Es führt nun aber nur zu Künstlichkeit und Anstrengung, wenn wir diese Begeisterung oder emotionale Intensität einfach kopieren oder nachspielen wollen. Sehnen wir uns wirklich so nach Gott, wie wir behaupten? Brennen wir tatsächlich für die „Verlorenen“? Können wir es kaum erwarten, unsere Glaubensgeschwister wieder zu sehen?

Oder sehen wir uns vielmehr nach der Intensität, die diese (geliehenen?) Gefühle bei uns auslösen können?

Denn es ist ja vor allem die Frage, wem das Kopieren oder Nachspielen (oder „Ausleihen“) von Gefühlen eigentlich dient: nicht doch der Person, die kopiert und nachspielt und sich erfreut an der Emotionalität, die das eigene Leben intensiviert, verzaubert und irgendwie bedeutsamer macht? Und nicht nur das eigene Leben – auch die eigene Person. Und vielleicht auch die anderen beeindruckt, die vielleicht nicht so geübt daran sind, das Echte vom Künstlichen zu unterscheiden – oder ihrem Urteil darüber zu vertrauen.

Echte Emotionalität ist etwas Gutes – auch was Gott und Seine Angelegenheiten angeht. Aber unser Gefühl kann nicht in die Pflicht genommen werden: man kann ihm nicht vorschreiben, was es zu fühlen hat. Und wie stark diese Gefühle sind.

Natürlich können wir nur Sehnsucht nach Gott haben, weil sie in uns ist. Oder Sehnsucht nach einer Gemeinde, wie sie sein sollte (und meist nicht ist). Oder bedrückt darüber sein, daß Menschen Jesus nicht kennen. Wäre unser Gefühlsleben nicht grundsätzlich erneuert worden durch unsere Neu-Erschaffung bzw. Neue Geburt, wären uns diese Gefühle fremd.

Wenn wir anderen Menschen sagen, wie sie sich fühlen sollen – würde uns das (hoffentlich) wohl doch etwas seltsam vorkommen. Im Umgang mit sich selbst kennen viele Christen da wenig Skrupel: ihr Jesus liebt sie anscheinend nicht genug, um auch eine bedrückte Stimmung mit ihm zusammen aushalten zu können. Sie schreiben sich selbst vor, wie sie sich fühlen sollen – und wenn sie es nicht schaffen, verurteilen sie sich (womit sie sich natürlich noch weniger so fühlen, wie sie sich fühlen wollen).

Wir fühlen, was wir fühlen. Es ist nicht unser Job, es wegzudrücken.
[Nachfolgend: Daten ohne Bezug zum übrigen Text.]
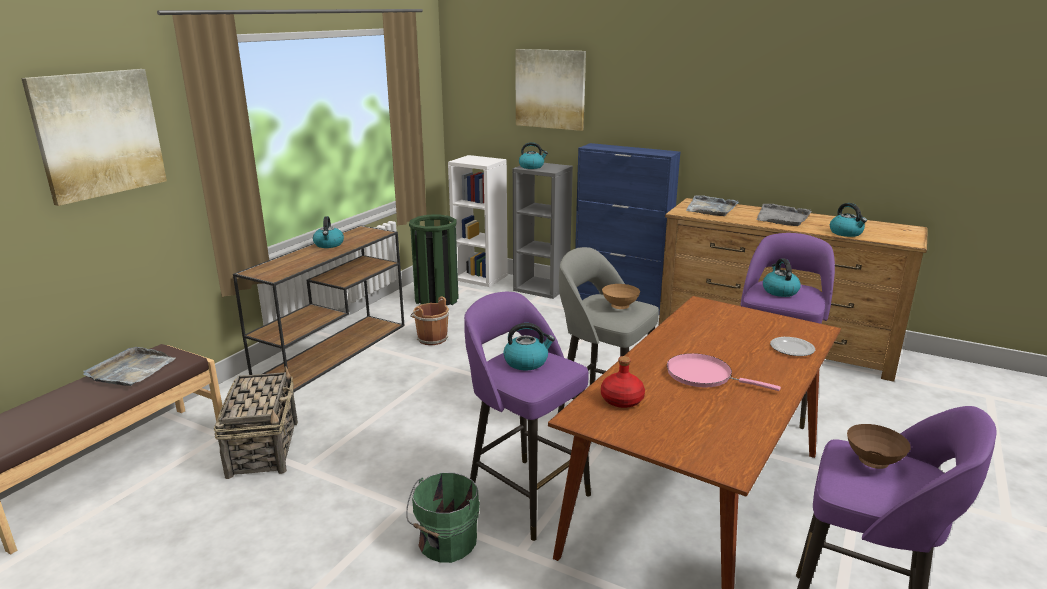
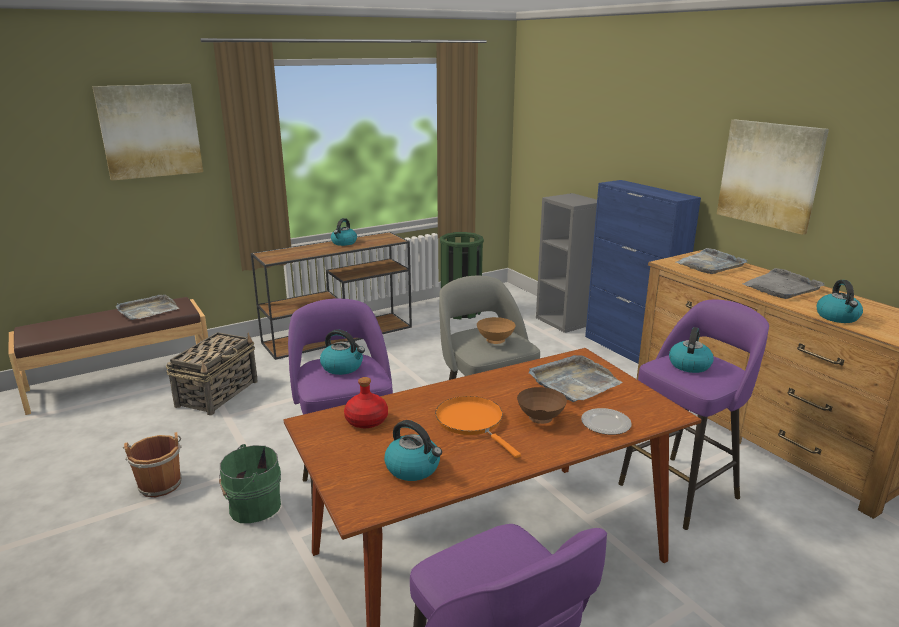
camera: 30 degrees right, 0 degrees up
brown bucket [410,297,449,345] -> brown bucket moved to [123,432,182,497]
white bookcase [448,155,508,287] -> none
picture [515,49,586,131] -> picture moved to [717,119,829,235]
kettle [519,142,548,169] -> kettle moved to [384,420,442,481]
pink frying pan [667,353,781,391] -> orange frying pan [435,396,521,458]
brown bowl [847,424,911,469] -> brown bowl moved to [517,387,567,424]
none -> grey tray [529,355,623,402]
Auch nicht mittels „Begeisterung für Gott“ oder „Sehnsucht nach Seiner Gegenwart“ oder einem „missionarischen Drang“. Damit mißbrauchen wir Gefühle, die zwar Teil unserer Neuen Natur sind – aber nie dazu gedacht waren, damit wir „positiver“ fühlen.

Unsere Gefühle sagen uns etwas über unsere Situation. Und dann muß unsere Situation verändert werden – nicht unsere Gefühle über die Situation. Wenn die Situation schlecht ist, werden unsere Gefühle das oft widerspiegeln. Wenn grundlegende Bedürfnisse nicht erfüllt sind, ist unsere Situation eben nun mal keine Gute.

Gott ist mit uns, wenn wir unsere Situation ändern wollen (selbst wenn wir es am Ende nicht schaffen oder nur teilweise). Aber Er motiviert uns nicht, unsere Situation „anders“ zu sehen – was nämlich eigentlich heißt, daß wir uns selbst belügen.

Wer sich um jeden Preis nicht schlecht fühlen will – kann sich über kurz oder lang in ernsthafte Probleme bringen.